> **TASK INSTRUCTIONS**:
Set down the entries below exactly as written.

(Saved entries)
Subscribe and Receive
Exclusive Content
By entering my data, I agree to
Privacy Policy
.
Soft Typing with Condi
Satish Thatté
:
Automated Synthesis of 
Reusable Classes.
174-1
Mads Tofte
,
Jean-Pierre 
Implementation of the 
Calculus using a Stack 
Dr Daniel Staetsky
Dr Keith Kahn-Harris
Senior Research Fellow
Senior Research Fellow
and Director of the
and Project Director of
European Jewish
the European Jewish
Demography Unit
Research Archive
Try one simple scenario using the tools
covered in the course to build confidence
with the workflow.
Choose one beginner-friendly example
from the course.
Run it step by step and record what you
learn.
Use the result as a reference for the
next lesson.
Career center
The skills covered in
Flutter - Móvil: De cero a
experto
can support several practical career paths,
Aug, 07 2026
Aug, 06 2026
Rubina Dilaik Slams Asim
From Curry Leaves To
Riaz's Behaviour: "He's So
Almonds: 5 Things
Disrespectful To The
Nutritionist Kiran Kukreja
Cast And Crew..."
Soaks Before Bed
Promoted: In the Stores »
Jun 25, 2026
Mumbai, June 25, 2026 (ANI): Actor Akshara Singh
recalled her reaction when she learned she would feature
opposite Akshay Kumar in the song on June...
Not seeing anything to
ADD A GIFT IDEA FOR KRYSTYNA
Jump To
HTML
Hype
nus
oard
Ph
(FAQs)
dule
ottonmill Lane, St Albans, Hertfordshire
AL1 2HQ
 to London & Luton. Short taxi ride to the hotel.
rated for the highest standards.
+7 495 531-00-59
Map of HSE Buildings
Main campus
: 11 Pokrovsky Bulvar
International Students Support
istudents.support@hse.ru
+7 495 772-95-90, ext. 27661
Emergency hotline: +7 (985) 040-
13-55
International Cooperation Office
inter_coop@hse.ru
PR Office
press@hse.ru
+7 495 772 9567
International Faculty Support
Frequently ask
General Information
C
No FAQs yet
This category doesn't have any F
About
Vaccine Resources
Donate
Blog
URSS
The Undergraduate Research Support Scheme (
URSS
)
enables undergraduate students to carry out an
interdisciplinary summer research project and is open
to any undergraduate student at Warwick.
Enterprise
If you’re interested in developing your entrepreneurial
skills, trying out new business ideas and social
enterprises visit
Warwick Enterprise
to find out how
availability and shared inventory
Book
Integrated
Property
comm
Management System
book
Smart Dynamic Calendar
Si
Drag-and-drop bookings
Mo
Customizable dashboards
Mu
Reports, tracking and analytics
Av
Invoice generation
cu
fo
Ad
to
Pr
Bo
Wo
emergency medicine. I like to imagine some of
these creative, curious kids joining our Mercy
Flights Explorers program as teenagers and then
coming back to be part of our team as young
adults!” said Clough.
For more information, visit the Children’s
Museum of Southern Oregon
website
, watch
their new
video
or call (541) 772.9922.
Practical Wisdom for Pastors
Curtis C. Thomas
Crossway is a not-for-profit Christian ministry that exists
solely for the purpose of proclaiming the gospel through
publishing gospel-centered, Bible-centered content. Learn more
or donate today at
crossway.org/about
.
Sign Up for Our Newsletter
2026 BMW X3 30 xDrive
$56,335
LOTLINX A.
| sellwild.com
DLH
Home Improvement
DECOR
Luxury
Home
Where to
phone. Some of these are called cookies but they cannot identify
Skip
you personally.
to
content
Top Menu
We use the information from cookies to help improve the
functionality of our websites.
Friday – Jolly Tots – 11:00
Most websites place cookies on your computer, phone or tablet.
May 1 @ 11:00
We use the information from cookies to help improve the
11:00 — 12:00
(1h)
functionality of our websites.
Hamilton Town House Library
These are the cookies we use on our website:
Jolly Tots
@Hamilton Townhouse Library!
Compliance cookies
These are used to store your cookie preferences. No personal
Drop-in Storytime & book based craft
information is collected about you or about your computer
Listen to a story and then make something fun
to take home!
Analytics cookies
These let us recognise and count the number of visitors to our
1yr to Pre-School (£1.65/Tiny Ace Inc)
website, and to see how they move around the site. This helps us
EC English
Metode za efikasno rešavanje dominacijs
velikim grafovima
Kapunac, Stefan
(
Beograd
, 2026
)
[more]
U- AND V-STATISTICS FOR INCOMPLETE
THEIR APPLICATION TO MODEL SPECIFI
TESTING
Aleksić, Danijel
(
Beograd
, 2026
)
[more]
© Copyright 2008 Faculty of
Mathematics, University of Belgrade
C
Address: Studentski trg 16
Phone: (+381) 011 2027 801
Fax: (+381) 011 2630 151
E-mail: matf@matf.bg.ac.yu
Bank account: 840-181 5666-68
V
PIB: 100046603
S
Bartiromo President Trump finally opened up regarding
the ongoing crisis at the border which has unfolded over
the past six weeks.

> **EXPECTED OUTPUT**:
Subscribe and Receive
Exclusive Content
By entering my data, I agree to
Privacy Policy
.
Soft Typing with Condi
Satish Thatté
:
Automated Synthesis of 
Reusable Classes.
174-1
Mads Tofte
,
Jean-Pierre 
Implementation of the 
Calculus using a Stack 
Dr Daniel Staetsky
Dr Keith Kahn-Harris
Senior Research Fellow
Senior Research Fellow
and Director of the
and Project Director of
European Jewish
the European Jewish
Demography Unit
Research Archive
Try one simple scenario using the tools
covered in the course to build confidence
with the workflow.
Choose one beginner-friendly example
from the course.
Run it step by step and record what you
learn.
Use the result as a reference for the
next lesson.
Career center
The skills covered in
Flutter - Móvil: De cero a
experto
can support several practical career paths,
Aug, 07 2026
Aug, 06 2026
Rubina Dilaik Slams Asim
From Curry Leaves To
Riaz's Behaviour: "He's So
Almonds: 5 Things
Disrespectful To The
Nutritionist Kiran Kukreja
Cast And Crew..."
Soaks Before Bed
Promoted: In the Stores »
Jun 25, 2026
Mumbai, June 25, 2026 (ANI): Actor Akshara Singh
recalled her reaction when she learned she would feature
opposite Akshay Kumar in the song on June...
Not seeing anything to
ADD A GIFT IDEA FOR KRYSTYNA
Jump To
HTML
Hype
nus
oard
Ph
(FAQs)
dule
ottonmill Lane, St Albans, Hertfordshire
AL1 2HQ
 to London & Luton. Short taxi ride to the hotel.
rated for the highest standards.
+7 495 531-00-59
Map of HSE Buildings
Main campus
: 11 Pokrovsky Bulvar
International Students Support
istudents.support@hse.ru
+7 495 772-95-90, ext. 27661
Emergency hotline: +7 (985) 040-
13-55
International Cooperation Office
inter_coop@hse.ru
PR Office
press@hse.ru
+7 495 772 9567
International Faculty Support
Frequently ask
General Information
C
No FAQs yet
This category doesn't have any F
About
Vaccine Resources
Donate
Blog
URSS
The Undergraduate Research Support Scheme (
URSS
)
enables undergraduate students to carry out an
interdisciplinary summer research project and is open
to any undergraduate student at Warwick.
Enterprise
If you’re interested in developing your entrepreneurial
skills, trying out new business ideas and social
enterprises visit
Warwick Enterprise
to find out how
availability and shared inventory
Book
Integrated
Property
comm
Management System
book
Smart Dynamic Calendar
Si
Drag-and-drop bookings
Mo
Customizable dashboards
Mu
Reports, tracking and analytics
Av
Invoice generation
cu
fo
Ad
to
Pr
Bo
Wo
emergency medicine. I like to imagine some of
these creative, curious kids joining our Mercy
Flights Explorers program as teenagers and then
coming back to be part of our team as young
adults!” said Clough.
For more information, visit the Children’s
Museum of Southern Oregon
website
, watch
their new
video
or call (541) 772.9922.
Practical Wisdom for Pastors
Curtis C. Thomas
Crossway is a not-for-profit Christian ministry that exists
solely for the purpose of proclaiming the gospel through
publishing gospel-centered, Bible-centered content. Learn more
or donate today at
crossway.org/about
.
Sign Up for Our Newsletter
2026 BMW X3 30 xDrive
$56,335
LOTLINX A.
| sellwild.com
DLH
Home Improvement
DECOR
Luxury
Home
Where to
phone. Some of these are called cookies but they cannot identify
Skip
you personally.
to
content
Top Menu
We use the information from cookies to help improve the
functionality of our websites.
Friday – Jolly Tots – 11:00
Most websites place cookies on your computer, phone or tablet.
May 1 @ 11:00
We use the information from cookies to help improve the
11:00 — 12:00
(1h)
functionality of our websites.
Hamilton Town House Library
These are the cookies we use on our website:
Jolly Tots
@Hamilton Townhouse Library!
Compliance cookies
These are used to store your cookie preferences. No personal
Drop-in Storytime & book based craft
information is collected about you or about your computer
Listen to a story and then make something fun
to take home!
Analytics cookies
These let us recognise and count the number of visitors to our
1yr to Pre-School (£1.65/Tiny Ace Inc)
website, and to see how they move around the site. This helps us
EC English
Metode za efikasno rešavanje dominacijs
velikim grafovima
Kapunac, Stefan
(
Beograd
, 2026
)
[more]
U- AND V-STATISTICS FOR INCOMPLETE
THEIR APPLICATION TO MODEL SPECIFI
TESTING
Aleksić, Danijel
(
Beograd
, 2026
)
[more]
© Copyright 2008 Faculty of
Mathematics, University of Belgrade
C
Address: Studentski trg 16
Phone: (+381) 011 2027 801
Fax: (+381) 011 2630 151
E-mail: matf@matf.bg.ac.yu
Bank account: 840-181 5666-68
V
PIB: 100046603
S
Bartiromo President Trump finally opened up regarding
the ongoing crisis at the border which has unfolded over
the past six weeks.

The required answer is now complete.